Travis gave the end table a kick to create the last of the commotion, then turned and ran for the firing position he’d picked out moments earlier. Paige and Carrie had each already settled into theirs—Paige behind the corner at the hallway’s mouth, Carrie behind the iron woodstove. Carrie had retrieved her own pistol—a Beretta 92FS—during the long silence in the living room.

 

Travis reached his cover: an island in the kitchen. He dropped to a knee behind it, drew his SIG and leveled it on the door.

 

Already he could hear the footsteps outside, crunching hard on the exposed gravel.
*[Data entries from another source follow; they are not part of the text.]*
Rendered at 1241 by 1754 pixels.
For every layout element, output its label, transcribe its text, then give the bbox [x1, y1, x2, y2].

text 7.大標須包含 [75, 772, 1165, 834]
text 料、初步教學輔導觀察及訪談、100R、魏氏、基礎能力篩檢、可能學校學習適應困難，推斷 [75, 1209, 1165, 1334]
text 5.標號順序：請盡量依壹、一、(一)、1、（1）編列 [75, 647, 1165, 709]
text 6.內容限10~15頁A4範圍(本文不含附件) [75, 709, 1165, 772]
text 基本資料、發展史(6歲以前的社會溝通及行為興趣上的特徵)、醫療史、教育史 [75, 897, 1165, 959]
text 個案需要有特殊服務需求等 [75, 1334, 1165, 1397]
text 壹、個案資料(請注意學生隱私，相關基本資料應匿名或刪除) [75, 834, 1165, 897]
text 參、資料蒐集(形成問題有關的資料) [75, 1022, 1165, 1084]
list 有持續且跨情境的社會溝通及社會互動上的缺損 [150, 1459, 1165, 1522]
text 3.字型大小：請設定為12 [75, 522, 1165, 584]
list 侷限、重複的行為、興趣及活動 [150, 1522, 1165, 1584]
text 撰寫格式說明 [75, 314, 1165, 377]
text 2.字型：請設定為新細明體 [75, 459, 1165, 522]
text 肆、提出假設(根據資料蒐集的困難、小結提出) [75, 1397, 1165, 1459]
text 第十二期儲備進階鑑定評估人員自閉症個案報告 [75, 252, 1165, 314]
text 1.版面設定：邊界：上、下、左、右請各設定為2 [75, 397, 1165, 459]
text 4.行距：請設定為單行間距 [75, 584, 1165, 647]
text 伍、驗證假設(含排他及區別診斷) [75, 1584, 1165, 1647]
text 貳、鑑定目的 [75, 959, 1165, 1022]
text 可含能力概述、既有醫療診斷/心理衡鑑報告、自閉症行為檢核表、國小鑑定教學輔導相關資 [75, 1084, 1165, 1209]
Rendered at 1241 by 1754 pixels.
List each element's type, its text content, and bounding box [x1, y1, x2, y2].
Seconds away.

 

Three protected shooting angles on a solitary chokepoint, against aggressors who didn’t even expect to come under fire—who expected to burst in on a scuffle among unprepared subjects.

 

Travis took a breath and steadied his hand on the granite.

 

The footsteps outside covered the last stretch to the door. Whoever was leading the pack didn’t stutter-step. He hit the lock at full speed and the latch-plate splintered from the frame and the door exploded inward.